◆ Complete the following:
1. Please say whether each statement agrees with the Agenda 21 article, answering yes or no and quoting the words that settle it: (a) O'Toole blamed loose monetary policy for the housing bubble; (b) Agenda 21 came out of a 1992 U.N. conference in Rio de Janeiro; (c) Georgia is given as a state with strict land-use policies.
2. Carry on the Agenda 21 article from its final sentence.

◆ Source document:
::::::
Why it’s not Agenda 21 that should worry you

Randal O’Toole of the Cato Institute was in town today offering a novel explanation for the housing bubble that resulted in the 2008 financial panic and subsequent Great Recession. O’Toole argued the culprit was not loose monetary policy, complex derivatives, greed, poor lending standards, lax government regulation, shoddy ratings for mortgage-backed securities or any of the other usual suspects.

Instead, he said strict land-use policies in certain states made housing prices begin skyrocketing in toward the end of the 20th century, to levels that were ultimately unsustainable. He said it was the burst bubble in those states, circa 2006-07, that led to the financial crash of 2008 — and, following that, depressed housing prices in states without so strict land-use policies, such as Georgia, beginning in 2008-09.

I’ll offer a more thorough explanation of O’Toole’s argument after I’ve read his new book and, in the interest of fairness, I urge you to refrain from trying to shoot down his argument before you’ve heard the whole thing. But I wanted to go ahead and draw your attention today to his thoughts on the popular contemporary bogeyman for strict land-use policies: the United Nations’ Agenda 21.

Agenda 21 is a document drawn up at a 1992 U.N. conference in Rio de Janeiro, and it has become a popular target of ire for some people who believe it is an attempt at social-engineering on the local level by a transnational, unelected quasi-government. It was the subject of a presentation at the Georgia Capitol hosted by then-Senate Majority Leader Chip Rogers, for which the since-resigned Rogers took much grief.
::::::
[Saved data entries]
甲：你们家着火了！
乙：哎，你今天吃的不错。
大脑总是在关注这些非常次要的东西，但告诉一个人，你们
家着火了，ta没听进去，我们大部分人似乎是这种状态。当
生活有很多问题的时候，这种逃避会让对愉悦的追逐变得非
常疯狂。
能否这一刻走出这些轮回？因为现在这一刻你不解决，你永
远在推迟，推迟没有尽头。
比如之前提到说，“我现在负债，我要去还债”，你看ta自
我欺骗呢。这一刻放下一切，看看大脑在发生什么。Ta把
::::::
◆ Your responses:
1.
(a) No: "O’Toole argued the culprit was not loose monetary policy"
(b) Yes: "Agenda 21 is a document drawn up at a 1992 U.N. conference in Rio de Janeiro"
(c) No: "states without so strict land-use policies, such as Georgia"

2.
But O’Toole explained today that it’s “not really true” that Agenda 21 represents a novel threat.

“These ideas go back to 1961,” he said. “They were in the playbook [for urban planners] for 30 years before Agenda 21″ was written.

(In this paper published in December 2007, O’Toole not only listed on page 10 some of the pre-Agenda 21 laws to which he referred today. He also described the way land-use policies were creating a bubble; interestingly, he cited a 2005 New York Times column by Paul Krugman that noted housing prices had risen the fastest in what Krugman called “the zoned zone.”)

While O’Toole disagrees with the goals of urban planners expressed in Agenda 21 — regulating land use to force more Americans into high-density housing, for example — he pins the blame on the urban planners themselves.

“I don’t regard the United Nations as the threat at all,” O’Toole said. He further suggested that people who, like him, oppose such land-use policies do themselves and their cause a disservice when they invoke a globalist conspiracy to explain policies born much closer to home.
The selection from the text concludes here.